Clark brought her four-year-old niece Stella onstage and led her in circles as the she, Byrne and their band closed the show with the Talking Heads’ “Road to Nowhere.” It turns out Clark first heard the song “Burning Down The House” – and David Byrne — when she was 4, while watching the scene in Revenge of The Nerds when the Alpha Betas set fire to their frat house.

Clark marched around with Stella, crouched low to stay at the child’s level, her knees loose as horn players trailed them. It was easy to see her as a wiry ’80s kid roused by such a subversive groove. It was palpable, the awe Clark must feel at sharing a record and a stage with Byrne: the two of them were a strange and wonderful match, and it seemed he was just as impressed to be at her side.

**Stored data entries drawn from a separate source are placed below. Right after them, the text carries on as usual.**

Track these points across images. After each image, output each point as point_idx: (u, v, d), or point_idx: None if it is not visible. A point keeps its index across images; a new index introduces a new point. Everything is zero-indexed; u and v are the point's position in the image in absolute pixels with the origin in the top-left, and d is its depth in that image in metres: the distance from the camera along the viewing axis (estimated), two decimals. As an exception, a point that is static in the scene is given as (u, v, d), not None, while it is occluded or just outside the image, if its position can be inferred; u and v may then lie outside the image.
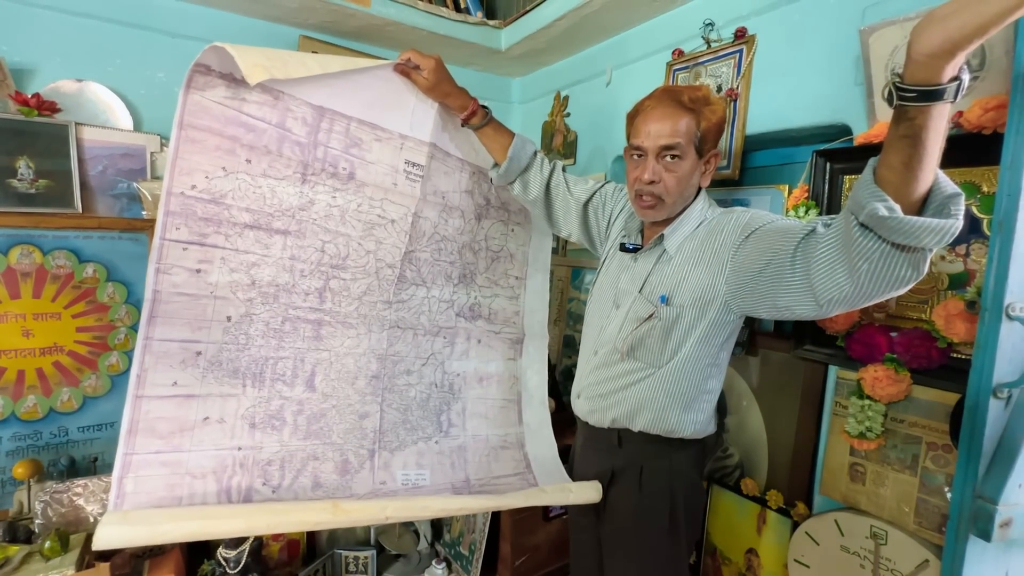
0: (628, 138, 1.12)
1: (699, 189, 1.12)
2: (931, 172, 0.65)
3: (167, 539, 0.95)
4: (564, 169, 1.37)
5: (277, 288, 1.15)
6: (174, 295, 1.03)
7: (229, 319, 1.10)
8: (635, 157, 1.09)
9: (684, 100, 1.03)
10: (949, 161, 1.01)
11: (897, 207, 0.65)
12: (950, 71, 0.59)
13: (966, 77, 0.61)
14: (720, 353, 1.10)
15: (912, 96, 0.61)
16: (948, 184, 0.66)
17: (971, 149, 0.99)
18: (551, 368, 1.58)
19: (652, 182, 1.05)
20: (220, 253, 1.07)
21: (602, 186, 1.34)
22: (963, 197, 0.65)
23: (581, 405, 1.27)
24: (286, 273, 1.16)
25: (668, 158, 1.04)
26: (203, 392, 1.07)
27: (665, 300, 1.07)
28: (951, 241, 0.66)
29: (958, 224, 0.64)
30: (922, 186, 0.65)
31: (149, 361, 1.00)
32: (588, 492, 1.23)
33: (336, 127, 1.17)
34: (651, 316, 1.07)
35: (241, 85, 1.04)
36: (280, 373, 1.17)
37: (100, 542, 0.87)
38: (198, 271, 1.05)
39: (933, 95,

Their apt team-up for Talking Heads staple “This Must Be The Place” was so grounding and powerful, we’re still thinking of songs they’d do perfectly well to cover as duets. Here are two:

Brian Eno, “I’ll Come Running To Tie Your Shoe” Another Green World, 1975

This ballad is subtly bleak, like the idyllic but always admittedly allusive pursuits in both St. Vincent and Talking Heads songs. Imagine that harmony in the chorus.

Nina Simone, “My Baby Just Cares For Me” ‘Little Girl Blue’ 1958

Grandiosity validated by self-consciousness translated into adorable here. And that’s pretty much what David and Annie have going on as a duo.